- Coordinates: 58°04′15″N 27°34′30″E﻿ / ﻿58.0709144°N 27.5750176°E
- Basin countries: Estonia
- Max. length: 580 meters (1,900 ft)
- Surface area: 11.2 hectares (28 acres)
- Average depth: 1.4 meters (4 ft 7 in)
- Max. depth: 2.1 meters (6 ft 11 in)
- Water volume: 154,000 cubic meters (5,400,000 cu ft)
- Shore length^{1}: 1,390 meters (4,560 ft)
- Surface elevation: 29.8 meters (98 ft)

= Lüübnitsa Umbjärv =

Lake in Estonia

Lüübnitsa Umbjärv (also 2. Võõpsu järv or Lüügnitse Umbjärv) is a lake in Estonia. It is located in the village of Lüübnitsa in Setomaa Parish, Võru County.

==Physical description==
The lake has an area of 11.2 ha. The lake has an average depth of 1.4 m and a maximum depth of 2.1 m.
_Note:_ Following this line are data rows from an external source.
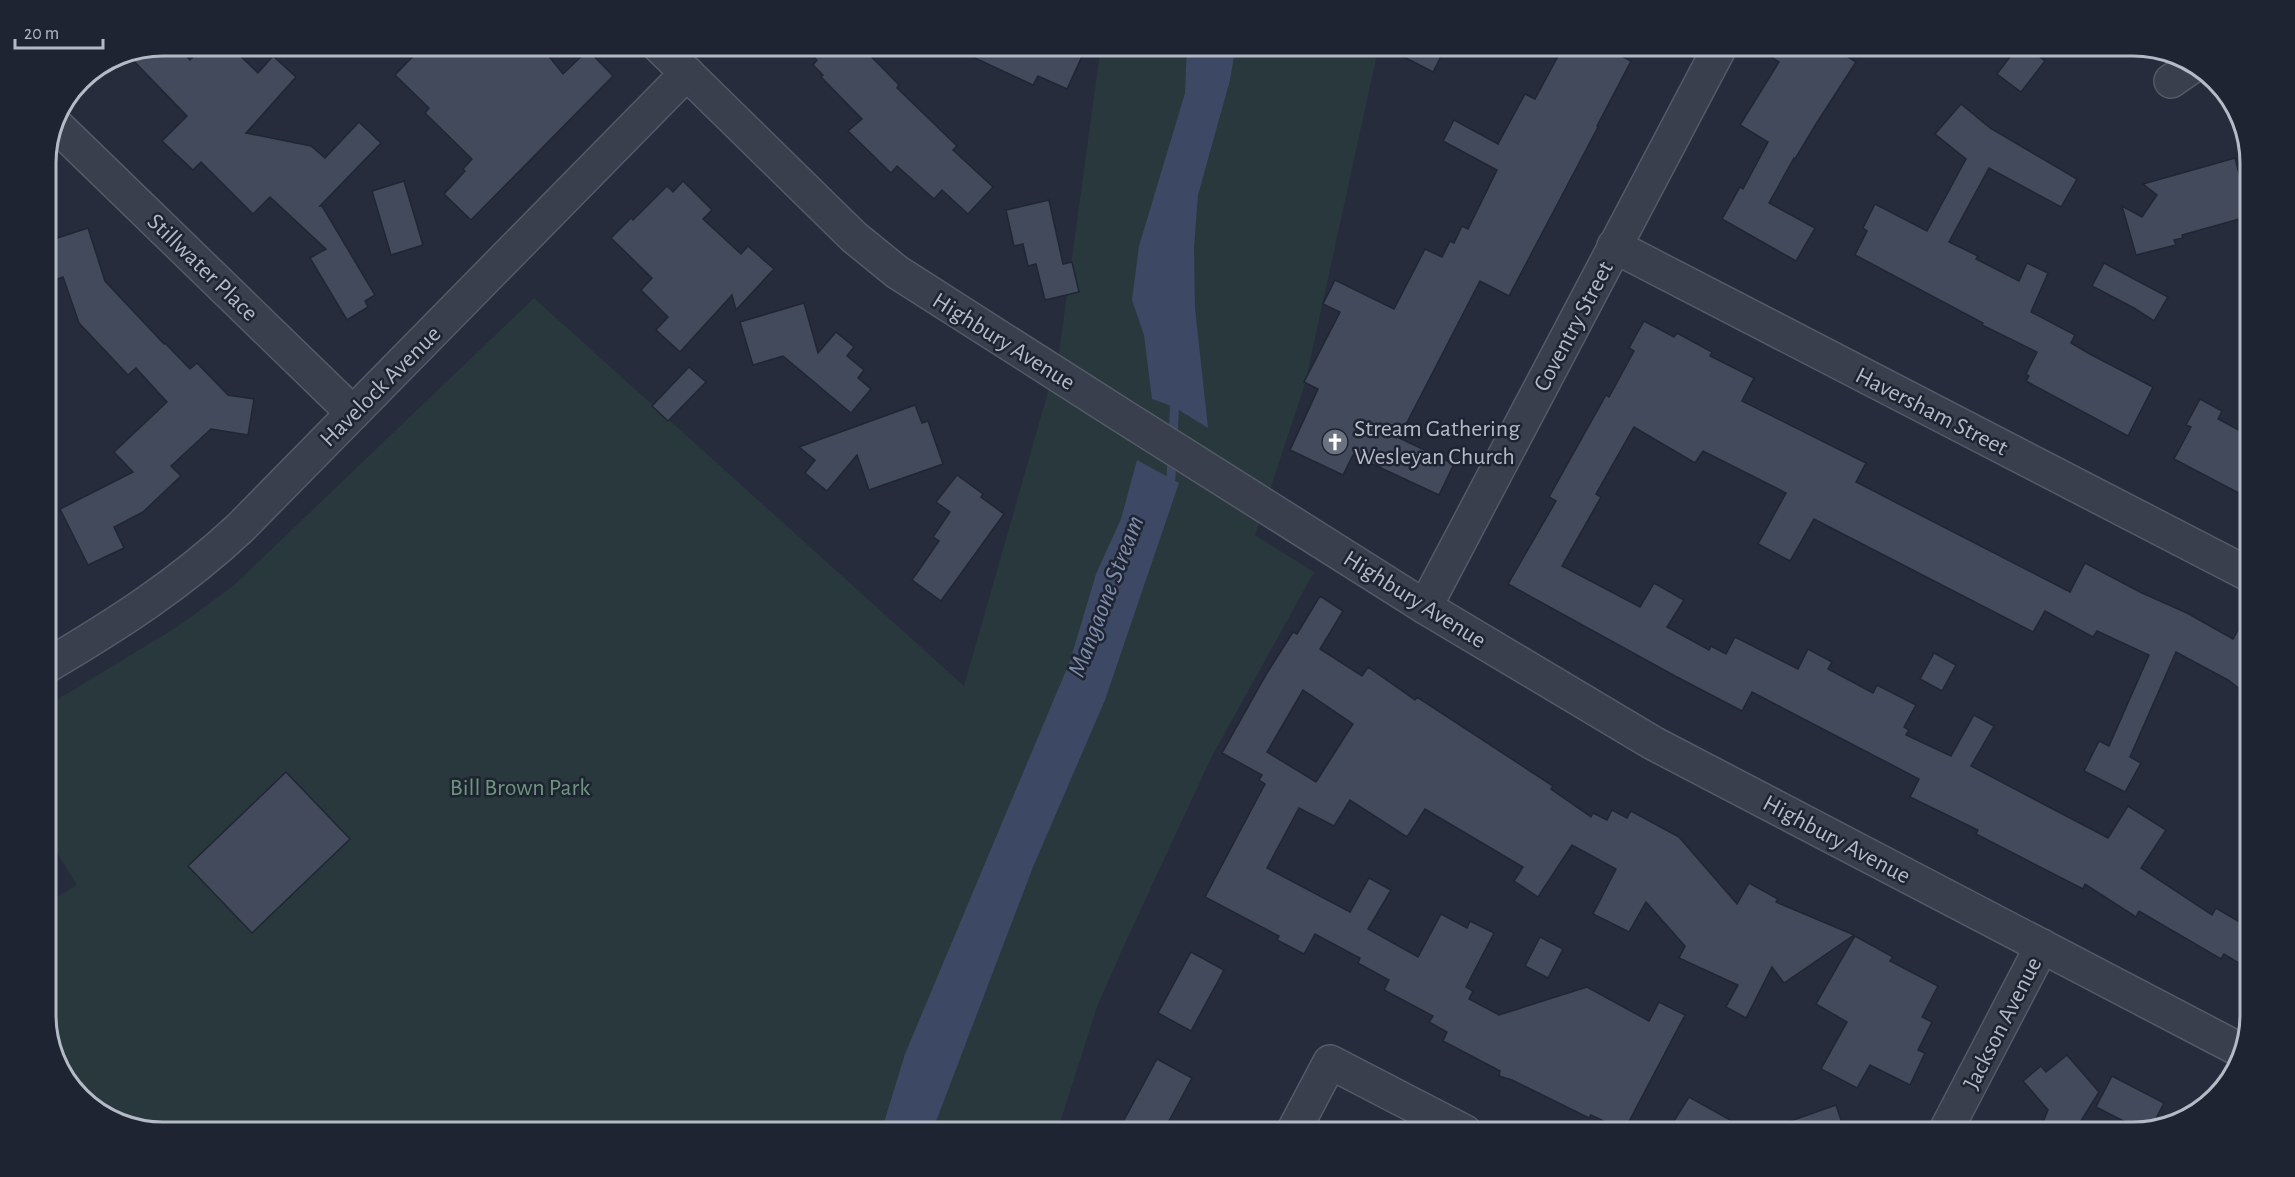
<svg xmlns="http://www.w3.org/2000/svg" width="2295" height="1177" font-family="'Alegreya Sans',sans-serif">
<rect width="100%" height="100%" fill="#262c3c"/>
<polygon fill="#28383d" points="1101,45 1379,45 1305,384 1255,535 1314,572 1211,758 1122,950 1097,1007 1057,1132 162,1132 111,1120 65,1080 45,1023 45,904 77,885 45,833 45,707 177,627 233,586 534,298 964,686 1059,353"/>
<g fill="#3d4864">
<polygon points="1187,45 1236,45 1230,80 1198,195 1194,248 1195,308 1208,428 1174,407 1152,399 1144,335 1132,300 1139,246 1185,93"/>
<polygon points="1137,460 1179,483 1105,700 1033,867 932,1132 881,1132 905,1054 1070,661 1096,574 1121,519"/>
</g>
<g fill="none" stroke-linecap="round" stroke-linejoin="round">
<g stroke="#3d4864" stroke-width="9">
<polyline points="1173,438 1175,395"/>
<polyline points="1168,489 1171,478 1172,455"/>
</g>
</g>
<g fill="#424a5b" stroke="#202633" stroke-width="1.5" fill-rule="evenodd">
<polygon points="162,45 176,45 190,60 205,45 229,45 258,73 273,56 296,77 246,133 311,146 325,158 359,122 381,143 320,206 322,206 375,295 365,301 368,307 347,320 310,258 326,249 270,197 253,214 201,162 193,170 162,141 187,116 125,52"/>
<polygon points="424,45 540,45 563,74 588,50 613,76 471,220 444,194 465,171 463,169 472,159 425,113 429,108 395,75"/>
<polygon points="802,45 860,45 899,85 897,88 957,146 953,150 993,187 968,214 942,190 934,199 897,166 891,173 848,131 862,119 821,77 823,75 813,65 817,60"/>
<polygon points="947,45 1070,45 1084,52 1067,89 1038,76 1033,85"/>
<polygon points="1381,45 1447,45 1433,72"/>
<polygon points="1564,45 1602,45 1631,61 1597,126 1598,127 1509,296 1480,281 1399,438 1454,464 1439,495 1353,455 1343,475 1290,450 1318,389 1304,382 1340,312 1323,304 1335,280 1394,309 1425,249 1442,257 1450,241 1454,243 1462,226 1468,229 1497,170 1443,141 1454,120 1498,144 1525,94 1535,99"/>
<polygon points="1753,45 1830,45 1856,62 1816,124 1795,159 1794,158 1769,203 1815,228 1796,261 1722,219 1740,187 1743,189 1768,142 1740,125 1779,62"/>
<polygon points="2019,45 2024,45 2045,61 2021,92 1997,74"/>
<polygon points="1961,104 1990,128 2077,179 2061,207 1989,168 1949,242 1978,256 1976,259 2019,281 2027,263 2048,273 2031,312 2075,335 2071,343 2088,353 2153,387 2128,436 2026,381 2029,376 2026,374 2037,352 1982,325 1983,323 1855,255 1867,231 1863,228 1875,204 1927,231 1966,159 1935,134"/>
<polygon points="2235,158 2240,177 2250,174 2250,216 2182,235 2183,238 2174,240 2176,245 2136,255 2122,206 2142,217 2157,195 2143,184"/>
<polygon points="404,181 423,245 391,255 372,191"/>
<polygon points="683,181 712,210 703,219 741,254 748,246 774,269 736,310 732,295 680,352 656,330 668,317 641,290 652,278 611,238 631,218 633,220 667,186 673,192"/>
<polygon points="1049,200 1063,264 1072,262 1079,292 1045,300 1036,264 1028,266 1023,244 1014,246 1006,210"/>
<polygon points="88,228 105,281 164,344 165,343 190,369 197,363 228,395 254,399 248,435 211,429 171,466 181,476 143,512 114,527 124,548 88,565 60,509 133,472 114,452 167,402 136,368 128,375 79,323 63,277 45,283 45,242"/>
<polygon points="2104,263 2168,297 2154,321 2134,308 2092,286"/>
<polygon points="804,303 818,353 836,332 854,347 847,356 864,370 858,378 871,389 851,413 783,356 753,365 740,322"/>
<polygon points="1644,321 1674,337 1677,333 1712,352 1710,356 1754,378 1742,401 1866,463 1856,482 2070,592 2085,563 2142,593 2187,613 2233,639 2250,608 2250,697 2228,680 2176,652 2130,757 2141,763 2125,792 2084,771 2099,741 2109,746 2149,655 2097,631 2093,637 2045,611 2033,632 1814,519 1790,561 1758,544 1786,493 1703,451 1695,463 1634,427 1596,494 1601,497 1562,566 1640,607 1654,583 1684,600 1667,627 1709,650 1711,646 1726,654 1735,637 1798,669 1808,649 1832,662 1828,669 1873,693 1877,685 1916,705 1904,727 1909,730 1906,735 1951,756 1974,715 1994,726 1971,766 2108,838 2128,806 2166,830 2141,868 2212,915 2216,908 2250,928 2250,970 2224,954 2221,959 2139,911 2136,917 2085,884 2083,889 1976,834 1978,830 1910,797 1919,779 1752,692 1742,711 1675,676 1508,584 1556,501 1549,497 1606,395 1609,397 1634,351 1629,348"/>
<polygon points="689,367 706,382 668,421 652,406"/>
<polygon points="2200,399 2222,411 2218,419 2250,436 2250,499 2174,459 2191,427 2186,425"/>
<polygon points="915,405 922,423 928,421 943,464 869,490 857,455 827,491 805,473 815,460 799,447"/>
<polygon points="957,475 983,494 981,497 1004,514 941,601 912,580 939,541 933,537 950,512 936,502"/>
<path d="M 1320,596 L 1343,611 L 1320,649 L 1362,676 L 1368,667 L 1415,700 L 1417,697 L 1553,786 L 1551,789 L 1591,817 L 1593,813 L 1607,820 L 1612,810 L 1627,818 L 1631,811 L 1679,837 L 1737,904 L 1749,883 L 1778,899 L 1776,902 L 1854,935 L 1784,983 L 1772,967 L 1746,1018 L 1726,1007 L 1738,985 L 1679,958 L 1685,946 L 1646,902 L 1629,932 L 1593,914 L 1616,869 L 1572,845 L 1538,897 L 1514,881 L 1523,867 L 1425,809 L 1407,837 L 1350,800 L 1334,826 L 1299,808 L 1267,868 L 1350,912 L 1369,878 L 1391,890 L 1368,929 L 1418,957 L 1441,914 L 1467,928 L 1470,921 L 1494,933 L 1466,987 L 1473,991 L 1469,999 L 1499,1015 L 1587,987 L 1649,1021 L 1659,1002 L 1685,1015 L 1624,1131 L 1591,1115 L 1589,1118 L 1512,1080 L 1499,1076 L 1500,1071 L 1443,1041 L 1447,1032 L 1429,1022 L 1433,1016 L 1384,990 L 1389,980 L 1358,963 L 1360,958 L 1315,934 L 1304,954 L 1277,940 L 1279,936 L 1205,897 L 1265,784 L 1259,780 L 1262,775 L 1222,753 L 1267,673 L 1293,632 L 1297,634 ZM 1303,690 L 1353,724 L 1316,782 L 1267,752 Z"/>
<polygon points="1934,653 1956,665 1942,691 1920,679"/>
<polygon points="286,772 350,839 252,933 188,866"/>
<polygon points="1855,936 1893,957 1890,961 1938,986 1922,1017 1932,1022 1918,1050 1925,1053 1910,1085 1870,1065 1857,1088 1821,1069 1847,1022 1816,1004"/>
<polygon points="1540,937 1563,949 1548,978 1525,966"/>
<polygon points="1191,952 1224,970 1191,1031 1158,1013"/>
<polygon points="2067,1055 2099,1092 2074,1132 2039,1132 2048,1110 2023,1081 2041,1066 2046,1072"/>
<polygon points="1157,1059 1192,1078 1163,1132 1141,1132 1123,1122"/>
<polygon points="2112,1076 2164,1103 2152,1126 2141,1130 2096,1107"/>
<polygon points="1689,1097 1752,1132 1667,1132"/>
<polygon points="1836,1105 1845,1132 1769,1132 1768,1129"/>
</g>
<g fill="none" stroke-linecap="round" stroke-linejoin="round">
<defs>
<g id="minor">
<polyline points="658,45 854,237 897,272 1121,415 1425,607 1653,743 2242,1051"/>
<polyline points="2171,81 2194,65"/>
<polyline points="53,122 353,413"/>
<polyline points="1614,246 2250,575"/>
<polyline points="1425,607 1721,45"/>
<path d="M 45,667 C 116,625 179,585 240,528 L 687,73"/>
<polyline points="1293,1132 1330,1062 1465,1132"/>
<polyline points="1945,1132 2042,946"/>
</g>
</defs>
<use href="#minor" stroke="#545a67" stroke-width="36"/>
<use href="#minor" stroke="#393f4c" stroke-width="33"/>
</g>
<defs>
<symbol id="church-disc" viewBox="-11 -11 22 22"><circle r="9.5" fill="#6b7280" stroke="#1e2431"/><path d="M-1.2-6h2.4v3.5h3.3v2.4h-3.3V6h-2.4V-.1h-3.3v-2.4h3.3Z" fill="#fff"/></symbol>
</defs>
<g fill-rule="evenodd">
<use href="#church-disc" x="1320" y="427" width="30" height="30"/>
</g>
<g text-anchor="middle" stroke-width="5" stroke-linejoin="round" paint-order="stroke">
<g font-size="24" fill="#b5bac7" stroke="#1e2431">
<text transform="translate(203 267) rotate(44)" y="8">Stillwater Place</text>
<text transform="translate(1573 326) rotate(-62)" y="8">Coventry Street</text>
<text transform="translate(1004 341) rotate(32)" y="8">Highbury Avenue</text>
<text transform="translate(380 386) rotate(-45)" y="8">Havelock Avenue</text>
<text transform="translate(1932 411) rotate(27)" y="8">Haversham Street</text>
<text transform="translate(1415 599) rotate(32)" y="8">Highbury Avenue</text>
<text transform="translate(1837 839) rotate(28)" y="8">Highbury Avenue</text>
<text transform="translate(2002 1023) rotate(-63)" y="8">Jackson Avenue</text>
</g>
<g font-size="24" fill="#b5bac7" stroke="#1e2431" text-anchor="start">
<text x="1354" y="436">Stream Gathering<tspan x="1354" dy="28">Wesleyan Church</tspan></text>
</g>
<g font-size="24" fill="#6e967c" stroke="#1e2431">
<text x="520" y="795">Bill Brown Park</text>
</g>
<g font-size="26" font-style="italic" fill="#7f8dad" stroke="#1e2431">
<text transform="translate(1105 596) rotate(-69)" y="9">Mangaone Stream</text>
</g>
</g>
<path d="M0 0H2295V1177H0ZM163 56H2133A107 107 0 0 1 2240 163V1015A107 107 0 0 1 2133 1122H163A107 107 0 0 1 56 1015V163A107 107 0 0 1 163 56Z" fill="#1e2431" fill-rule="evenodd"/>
<path fill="none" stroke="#b5bac7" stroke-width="3" d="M163 56H2133A107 107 0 0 1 2240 163V1015A107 107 0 0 1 2133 1122H163A107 107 0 0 1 56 1015V163A107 107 0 0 1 163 56Z"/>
<path d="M15 39v9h88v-9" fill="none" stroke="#b5bac7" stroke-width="3"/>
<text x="24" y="39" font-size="18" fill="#b5bac7" stroke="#1e2431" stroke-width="4.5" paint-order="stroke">20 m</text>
</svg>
It is 580 m long, and its shoreline measures 1390 m. It has a volume of 154000 m3.

==Names==
The name Lüübnitsa Umbjärv distinguishes the lake from other lakes named Umbjärv in Estonia—for example, Beresje Umbjärv about 1 km to the north in the village of Beresje, and various other lakes simply named Umbjärv. The name Umbjärv is derived from the Estonian common noun umbjärv 'endorheic lake, lake with no (surface inlet) or outlet' (cf. Finnish umpijärvi). The name 2. Võõpsu järv (lit. 'Lake Võõpsu Number 2') is paired with the name 1. Võõpsu järv (lit. 'Lake Võõpsu Number 1'), an alternate name for Beresje Umbjärv.